The new insurance company does tend to quibble over some services that they feel we should be covering on our own, but overall it’s been a good deal.

Nikki said...

Tim-
"I remember when my wife and I were turned down when we wanted to buy a house in 1994. We thought we could get in with a five percent downpayment, but we still couldn't make the 28/42 debt-to-income ratios with the slightly higher payments resulting from the five percent down.

So, we waited a year, saved some more to come up with a ten percent downpayment and bought in 1995. Things were still tight for a couple years.

You don't hear stories like that anymore. Now, buying a house is like buying a car - if you want it, they'll find a way to get you into it."

And my hardearned, long time saved downpayment is/was competing with buyers with no skin in the game who, on a whim, can get a loan and buy whatever they want. To me, it's a rigged game in favor of the risktakers, of which I am not one.

If I had been financially irresponsible enough to take out a 105% LTV loan, with no reserves, to buy a house right when I graduated college in 2001, I'd have been golden. But my fiscal prudence told me to save, as I had stories like Tim's in my head...maybe I shouldn't listen to it any more !! :) Hopefully I will be rewarded for my patience...

Anonymous said...

My biggest concern is how much will the bailout of the stupidity and greed in the lending industry cost us taxpayers for the rest of our lives - and our descendants’ lives?
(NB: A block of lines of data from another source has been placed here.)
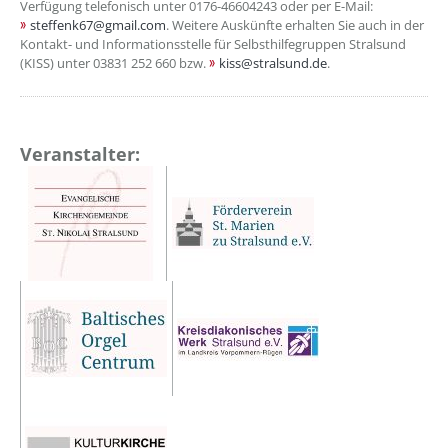
Verfügung telefonisch unter 0176-46604243 oder per E-Mail:
steffenk67@gmail.com
. Weitere Auskünfte erhalten Sie auch in der
Kontakt- und Informationsstelle für Selbsthilfegruppen Stralsund
(KISS) unter 03831 252 660 bzw.
kiss@stralsund.de
.
Veranstalter:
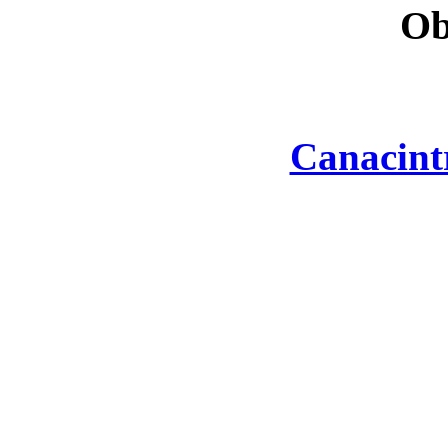
Ob
Canacint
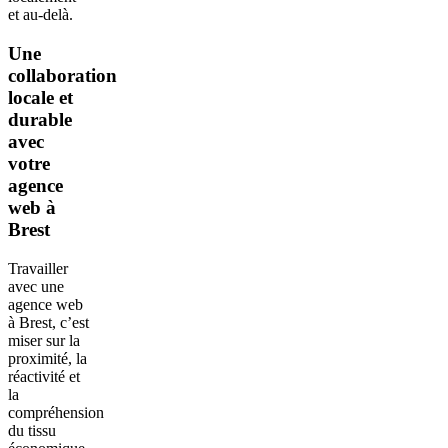
et au-delà.
Une
collaboration
locale et
durable
avec
votre
agence
web à
Brest
Travailler
avec une
agence web
à Brest, c’est
miser sur la
proximité, la
réactivité et
la
compréhension
du tissu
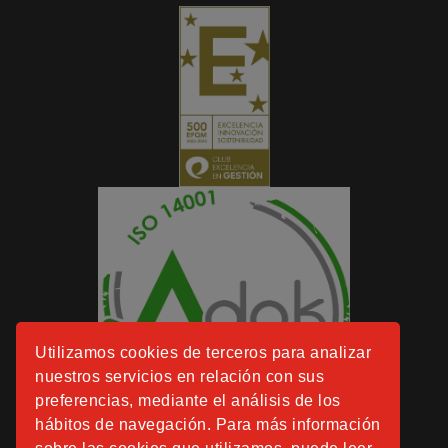
Utilizamos cookies de terceros para analizar
nuestros servicios en relación con sus
preferencias, mediante el análisis de los
hábitos de navegación. Para más información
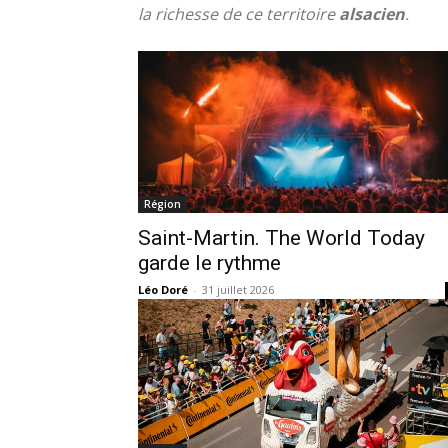
la richesse de ce territoire
alsacien
.
Région
Saint-Martin. The World Today
garde le rythme
Léo Doré
-
31 juillet 2026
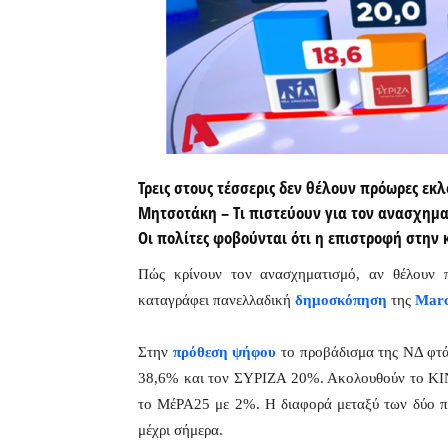
Τρεις στους τέσσερις δεν θέλουν πρόωρες εκ
Μητσοτάκη – Τι πιστεύουν για τον ανασχημ
Οι πολίτες φοβούνται ότι η επιστροφή στην
Πώς κρίνουν τον ανασχηματισμό, αν θέλουν 
καταγράφει πανελλαδική
δημοσκόπηση
της
Mar
Στην
πρόθεση ψήφου
το προβάδισμα της ΝΔ φτάν
38,6% και τον ΣΥΡΙΖΑ 20%. Ακολουθούν το ΚΙ
το ΜέΡΑ25 με 2%. Η διαφορά μεταξύ των δύο πρ
μέχρι σήμερα.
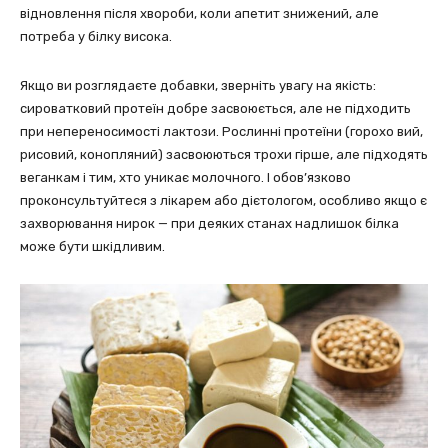
відновлення після хвороби, коли апетит знижений, але
потреба у білку висока.
Якщо ви розглядаєте добавки, зверніть увагу на якість:
сироватковий протеїн добре засвоюється, але не підходить
при непереносимості лактози. Рослинні протеїни (горохо вий,
рисовий, конопляний) засвоюються трохи гірше, але підходять
веганкам і тим, хто уникає молочного. І обов’язково
проконсультуйтеся з лікарем або дієтологом, особливо якщо є
захворювання нирок — при деяких станах надлишок білка
може бути шкідливим.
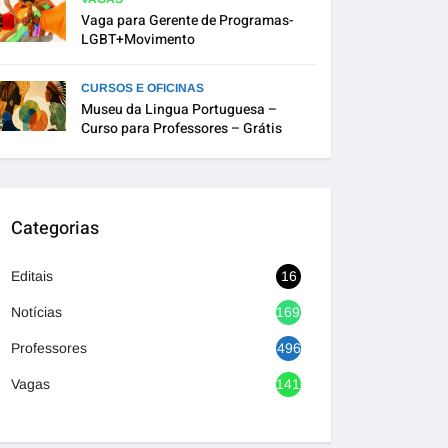
Vaga para Gerente de Programas-
LGBT+Movimento
CURSOS E OFICINAS
Museu da Lingua Portuguesa –
Curso para Professores – Grátis
Categorias
Editais
16
Notícias
1692
Professores
496
Vagas
1416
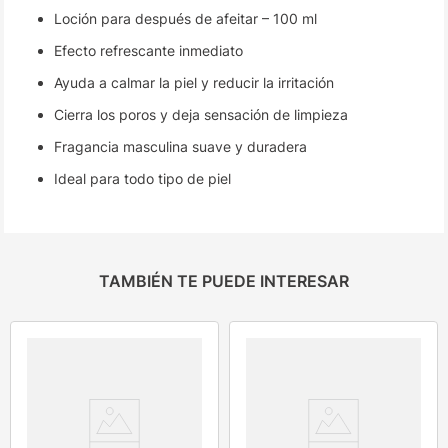
Loción para después de afeitar – 100 ml
Efecto refrescante inmediato
Ayuda a calmar la piel y reducir la irritación
Cierra los poros y deja sensación de limpieza
Fragancia masculina suave y duradera
Ideal para todo tipo de piel
TAMBIÉN TE PUEDE INTERESAR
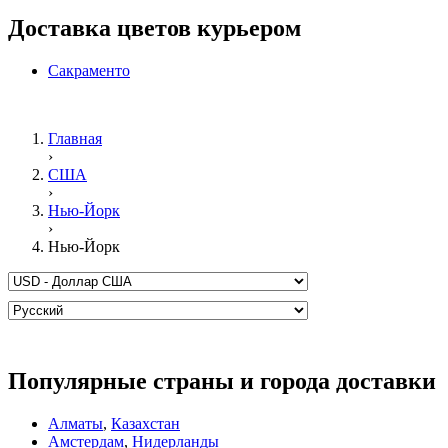
Доставка цветов курьером
Сакраменто
Главная
›
США
›
Нью-Йорк
›
Нью-Йорк
Популярные страны и города доставки
Алматы
,
Казахстан
Амстердам
,
Нидерланды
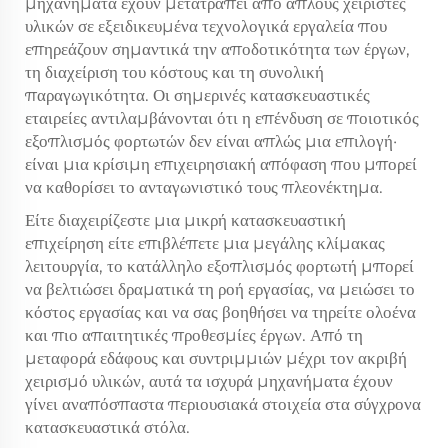
μηχανήματα έχουν μετατραπεί από απλούς χειριστές
υλικών σε εξειδικευμένα τεχνολογικά εργαλεία που
επηρεάζουν σημαντικά την αποδοτικότητα των έργων,
τη διαχείριση του κόστους και τη συνολική
παραγωγικότητα. Οι σημερινές κατασκευαστικές
εταιρείες αντιλαμβάνονται ότι η επένδυση σε ποιοτικός
εξοπλισμός φορτωτών δεν είναι απλώς μια επιλογή·
είναι μια κρίσιμη επιχειρησιακή απόφαση που μπορεί
να καθορίσει το ανταγωνιστικό τους πλεονέκτημα.
Είτε διαχειρίζεστε μια μικρή κατασκευαστική
επιχείρηση είτε επιβλέπετε μια μεγάλης κλίμακας
λειτουργία, το κατάλληλο εξοπλισμός φορτωτή μπορεί
να βελτιώσει δραματικά τη ροή εργασίας, να μειώσει το
κόστος εργασίας και να σας βοηθήσει να τηρείτε ολοένα
και πιο απαιτητικές προθεσμίες έργων. Από τη
μεταφορά εδάφους και συντριμμιών μέχρι τον ακριβή
χειρισμό υλικών, αυτά τα ισχυρά μηχανήματα έχουν
γίνει αναπόσπαστα περιουσιακά στοιχεία στα σύγχρονα
κατασκευαστικά στόλα.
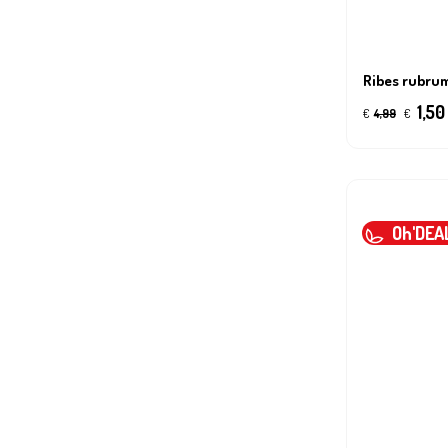
Ribes rubrum
1,50
€
4,99
€
Oh'DEA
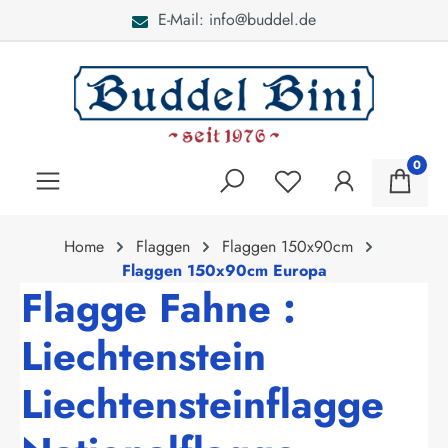
E-Mail: info@buddel.de
alt springen
0
Home
Flaggen
Flaggen 150x90cm
Flaggen 150x90cm Europa
Flagge Fahne :
Liechtenstein
Liechtensteinflagge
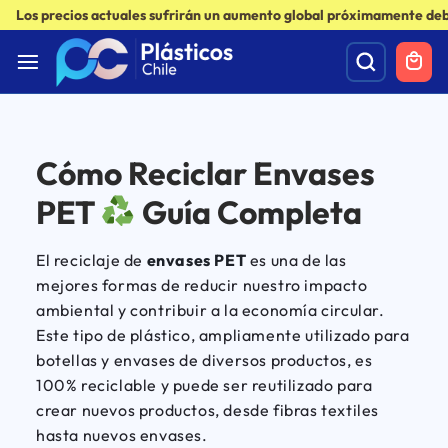
Los precios actuales sufrirán un aumento global próximamente debi
Cómo Reciclar Envases
PET
Guía Completa
El reciclaje de
envases PET
es una de las
mejores formas de reducir nuestro impacto
ambiental y contribuir a la economía circular.
Este tipo de plástico, ampliamente utilizado para
botellas y envases de diversos productos, es
100% reciclable y puede ser reutilizado para
crear nuevos productos, desde fibras textiles
hasta nuevos envases.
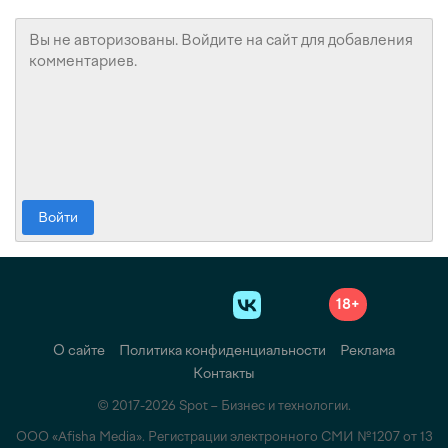
Войти
18+
О сайте
Политика конфиденциальности
Реклама
Контакты
© 2017-2026 Spot – Бизнес и технологии.
ООО «Afisha Media». Регистрации электронного СМИ №1207 от 13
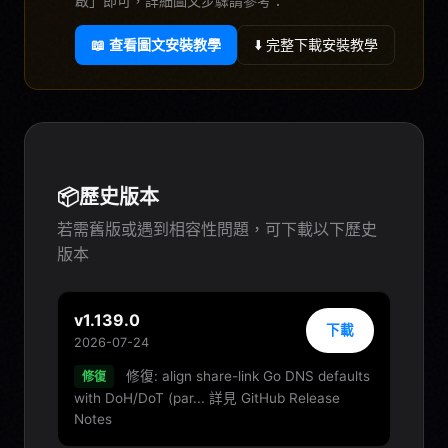
啟」即可，詳細圖文步驟請參考：
📖 查看圖文安裝教學
⬇️ 完整下載安裝教學
📦
歷史版本
若需舊版或遇到相容性問題，可下載以下歷史
版本
v1.139.0
下載
2026-07-24
修復: align share-link Go DNS defaults
修復
with DoH/DoT (par... 詳見 GitHub Release
Notes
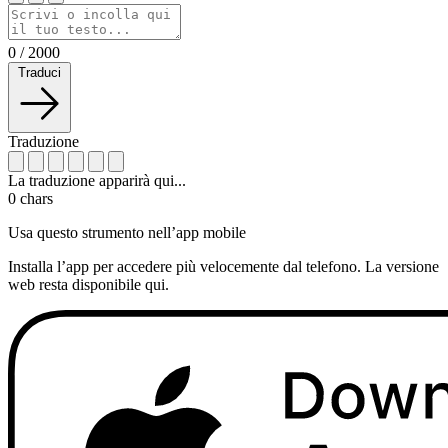
0
/
2000
Traduci
Traduzione
La traduzione apparirà qui...
0
chars
Usa questo strumento nell’app mobile
Installa l’app per accedere più velocemente dal telefono. La versione
web resta disponibile qui.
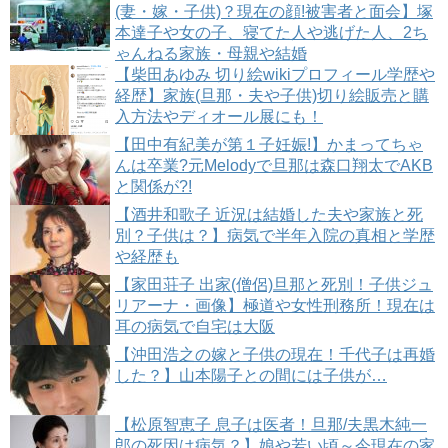
(妻・嫁・子供)？現在の顔!被害者と面会】塚
本達子や女の子、寝てた人や逃げた人、2ち
ゃんねる家族・母親や結婚
【柴田あゆみ 切り絵wikiプロフィール学歴や
経歴】家族(旦那・夫や子供)切り絵販売と購
入方法やディオール展にも！
【田中有紀美が第１子妊娠!】かまってちゃ
んは卒業?元Melodyで旦那は森口翔太でAKB
と関係が?!
【酒井和歌子 近況は結婚した夫や家族と死
別？子供は？】病気で半年入院の真相と学歴
や経歴も
【家田荘子 出家(僧侶)旦那と死別！子供ジュ
リアーナ・画像】極道や女性刑務所！現在は
耳の病気で自宅は大阪
【沖田浩之の嫁と子供の現在！千代子は再婚
した？】山本陽子との間には子供が…
【松原智恵子 息子は医者！旦那/夫黒木純一
郎の死因は病気？】娘や若い頃～今現在の家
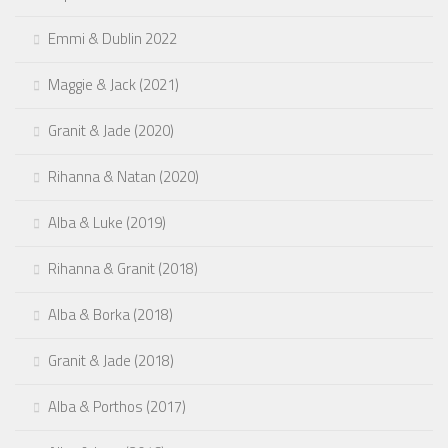
Emmi & Dublin 2022
Maggie & Jack (2021)
Granit & Jade (2020)
Rihanna & Natan (2020)
Alba & Luke (2019)
Rihanna & Granit (2018)
Alba & Borka (2018)
Granit & Jade (2018)
Alba & Porthos (2017)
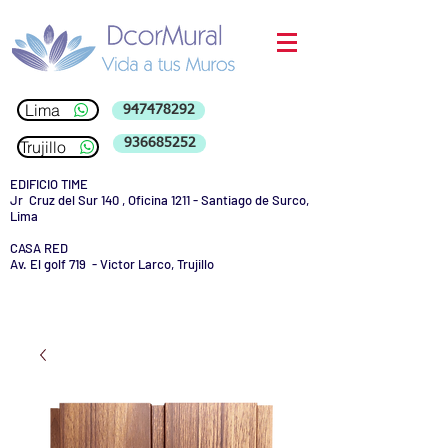
Lima
947478292
936685252
Trujillo
EDIFICIO TIME
Jr Cruz del Sur 140 , Oficina 1211 - Santiago de Surco,
Lima
CASA RED
Av. El golf 719 - Victor Larco, Trujillo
There are billions of dollars in bad paper floating around out there that will eventually end up in some sewer farm to be paid off by us. We are still paying off the bailout of the Lincoln Savings & Loan collapse, which was totally caused by fraud on the CEO’s part.

And, by the way, Allen “Everything is Wonderful” Greenspan was a Lincoln financial consultant who pronounced its financial status as excellent just months before the scandal broke. His next job, of course, was chairman of the Fed, probably based on his excellent resume.

Thank you, Mr. Greenspan, for rescuing us from the “Internet bubble” by creating a “housing bubble” that we will pay off for generations - unless China forgives our debt in return for ownership of the United States. Better have our children practice their Chinese.